За ужином случился небольшой инцидент. В окно столовой мы заметили, что по саду идет пара цыган. Вили не раздумывая бросился в гостиную, схватил дробовик и дважды выстрелил в воздух, переполошив собак и лошадей.
– Ты с ума сошел? – крикнула его дочь, вскочила и попыталась вырвать у него ружье. – Они же тебя убьют!
– Пусть только попробуют. Думаешь, я их боюсь? Я их всех переловлю… – И он произнес фразу, точно прощальный подарок, точно сувенир на память о моем визите в Англию, последнее признание гостю, который приехал, чтобы услышать из его уст эти самые слова: – Я их боюсь? Я боюсь? Как ты думаешь? Siamo o non siamo? Я не я буду.
Вечером он зашел ко мне попрощаться.
– Нет, уж давай попрощаемся, я настаиваю, – проговорил он, – в моем возрасте ни в чем нельзя быть уверенным. – Он обвел взглядом мои вещи, книги, с неуловимо-насмешливым выражением лица взял одну. – Неужели это до сих пор читают?
– Более, чем когда-либо, – ответил я.
– Еще один еврей, – заметил Вили.
– Наполовину, – уточнил я.
– Нет.
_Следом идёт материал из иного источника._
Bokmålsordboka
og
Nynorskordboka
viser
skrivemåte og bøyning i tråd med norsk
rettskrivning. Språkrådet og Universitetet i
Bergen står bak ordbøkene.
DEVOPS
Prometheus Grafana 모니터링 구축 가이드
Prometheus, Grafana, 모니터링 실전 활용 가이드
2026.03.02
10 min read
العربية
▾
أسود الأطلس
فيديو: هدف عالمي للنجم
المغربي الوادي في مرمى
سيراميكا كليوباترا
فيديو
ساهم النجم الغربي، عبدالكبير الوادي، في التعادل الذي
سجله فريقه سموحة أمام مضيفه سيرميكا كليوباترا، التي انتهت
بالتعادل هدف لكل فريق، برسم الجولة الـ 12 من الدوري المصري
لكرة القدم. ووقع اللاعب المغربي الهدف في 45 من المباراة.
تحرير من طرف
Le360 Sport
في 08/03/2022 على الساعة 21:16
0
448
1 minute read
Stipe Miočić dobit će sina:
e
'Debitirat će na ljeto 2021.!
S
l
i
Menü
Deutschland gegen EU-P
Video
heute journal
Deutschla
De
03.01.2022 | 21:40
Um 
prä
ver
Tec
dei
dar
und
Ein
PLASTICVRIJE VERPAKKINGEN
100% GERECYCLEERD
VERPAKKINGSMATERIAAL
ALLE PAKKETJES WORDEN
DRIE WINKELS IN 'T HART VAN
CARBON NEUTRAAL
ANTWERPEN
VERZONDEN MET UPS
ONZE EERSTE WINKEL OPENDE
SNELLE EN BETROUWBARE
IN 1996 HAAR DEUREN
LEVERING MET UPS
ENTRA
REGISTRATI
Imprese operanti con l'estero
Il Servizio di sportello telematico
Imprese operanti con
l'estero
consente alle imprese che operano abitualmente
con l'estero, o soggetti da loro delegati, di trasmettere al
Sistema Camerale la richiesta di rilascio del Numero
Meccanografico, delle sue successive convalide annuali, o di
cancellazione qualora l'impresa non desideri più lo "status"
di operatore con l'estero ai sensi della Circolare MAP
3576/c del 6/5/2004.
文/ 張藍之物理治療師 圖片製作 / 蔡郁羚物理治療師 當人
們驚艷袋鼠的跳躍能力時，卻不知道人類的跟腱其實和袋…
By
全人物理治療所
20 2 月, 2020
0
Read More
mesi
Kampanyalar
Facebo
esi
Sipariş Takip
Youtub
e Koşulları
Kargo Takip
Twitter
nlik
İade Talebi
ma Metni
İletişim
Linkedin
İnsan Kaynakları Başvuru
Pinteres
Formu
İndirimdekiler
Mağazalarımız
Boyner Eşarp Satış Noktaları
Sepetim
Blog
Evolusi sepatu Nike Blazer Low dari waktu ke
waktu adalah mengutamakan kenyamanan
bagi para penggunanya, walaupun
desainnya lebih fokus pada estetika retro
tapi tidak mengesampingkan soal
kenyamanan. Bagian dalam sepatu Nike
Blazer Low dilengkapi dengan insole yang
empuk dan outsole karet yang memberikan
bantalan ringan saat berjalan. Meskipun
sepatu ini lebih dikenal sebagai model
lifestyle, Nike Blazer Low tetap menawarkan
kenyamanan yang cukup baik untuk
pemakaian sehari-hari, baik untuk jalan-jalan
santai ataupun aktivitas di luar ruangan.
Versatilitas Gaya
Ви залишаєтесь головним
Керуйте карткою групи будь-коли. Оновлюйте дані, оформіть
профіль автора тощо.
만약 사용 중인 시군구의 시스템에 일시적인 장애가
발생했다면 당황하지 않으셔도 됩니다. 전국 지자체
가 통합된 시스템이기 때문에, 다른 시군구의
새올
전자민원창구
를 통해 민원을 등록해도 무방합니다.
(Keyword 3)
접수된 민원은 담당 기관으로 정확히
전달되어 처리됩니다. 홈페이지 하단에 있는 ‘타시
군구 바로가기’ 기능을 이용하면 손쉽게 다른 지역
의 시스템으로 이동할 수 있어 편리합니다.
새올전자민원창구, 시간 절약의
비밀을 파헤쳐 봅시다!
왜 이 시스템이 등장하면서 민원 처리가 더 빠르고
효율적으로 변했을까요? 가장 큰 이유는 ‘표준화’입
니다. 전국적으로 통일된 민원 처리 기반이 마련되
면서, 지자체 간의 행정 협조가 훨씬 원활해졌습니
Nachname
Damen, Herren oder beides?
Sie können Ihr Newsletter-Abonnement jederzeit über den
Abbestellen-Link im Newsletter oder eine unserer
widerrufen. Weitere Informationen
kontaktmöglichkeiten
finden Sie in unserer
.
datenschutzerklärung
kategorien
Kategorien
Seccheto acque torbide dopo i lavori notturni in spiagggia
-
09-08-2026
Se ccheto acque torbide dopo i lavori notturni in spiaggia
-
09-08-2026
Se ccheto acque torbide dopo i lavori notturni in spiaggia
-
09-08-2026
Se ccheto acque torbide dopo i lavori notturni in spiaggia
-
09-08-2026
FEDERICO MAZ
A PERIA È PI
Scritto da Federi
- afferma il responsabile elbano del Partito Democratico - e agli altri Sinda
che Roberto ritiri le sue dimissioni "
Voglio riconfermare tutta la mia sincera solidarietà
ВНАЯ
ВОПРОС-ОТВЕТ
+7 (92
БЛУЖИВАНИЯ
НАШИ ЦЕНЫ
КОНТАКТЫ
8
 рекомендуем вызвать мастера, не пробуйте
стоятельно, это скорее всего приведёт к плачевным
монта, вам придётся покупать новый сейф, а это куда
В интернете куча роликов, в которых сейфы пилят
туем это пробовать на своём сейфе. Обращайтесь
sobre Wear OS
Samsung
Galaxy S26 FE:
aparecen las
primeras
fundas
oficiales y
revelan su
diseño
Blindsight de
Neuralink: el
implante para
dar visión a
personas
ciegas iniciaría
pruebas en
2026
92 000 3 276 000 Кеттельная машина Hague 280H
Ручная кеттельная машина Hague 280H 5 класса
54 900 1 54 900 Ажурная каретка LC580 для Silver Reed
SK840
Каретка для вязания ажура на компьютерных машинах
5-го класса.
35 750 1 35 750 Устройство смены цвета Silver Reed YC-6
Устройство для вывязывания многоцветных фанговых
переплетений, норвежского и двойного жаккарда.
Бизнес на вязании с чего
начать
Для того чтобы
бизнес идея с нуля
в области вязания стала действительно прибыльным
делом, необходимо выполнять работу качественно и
Невозможно быть евреем наполовину, если твоя мать еврейка.
Может, к слову, – а может, за этим-то Вили и поднялся ко мне, – но он спросил о своей матери. Я рассказал, что помнил. Нет, она не мучилась. Да, до самого конца оставалась в ясном уме. Да, смеялась, как раньше, и отпускала краткие, афористичные замечания, от которых корчишься, как раздавленный червяк. Да, она понимала, что угасает. И так далее и тому подобное. В конце концов я сказал, что она почти ничего не видела из-за катаракты: светлая желтоватая пленка заволокла ее глаза. Я обмолвился об этом мимоходом, не считая катаракту таким уж серьезным недугом.
– Значит, она ничего не видела, – проговорил Вили. – Она ничего не видела, – повторил он, словно пытаясь отыскать в самих словах и слогах некий тайный смысл, раскрыть причину жестокости судьбы и уязвимости старости. – Значит, она ничего не видела, – произнес он, как будто его охватила скорбь столь сильная, что остается лишь повторять и повторять одно и то же, пока на глаза не навернутся слезы. – Тебе этого не понять, – добавил он, – но я иногда думаю о ней. Старая, одинокая, все разъехались, вдобавок, как ты говоришь, еще и слепая, умирала в Египте, никого у нее не осталось. Я думаю о том, что мог бы скрасить ее дни, не растранжирь я так бездумно время и силы на свои жалкие махинации. Ну да такова жизнь. Теперь у меня есть дом, но нет матери. При том что и о доме-то я мечтал для нее. Порой я думаю о ней просто как о маме: так думают дети, когда им не хватает чего-то, что может дать только мать. Возможно, тебе покажется, что, раз у меня самого уже правнуки, значит, и мать мне, в общем-то, без надобности. А вот поди ж ты: нужна. Странно, правда? – Он улыбнулся, положил книгу на тумбочку и, видимо, чтобы меня поразить, вдруг процитировал на французском длинный затейливый фрагмент из самого начала.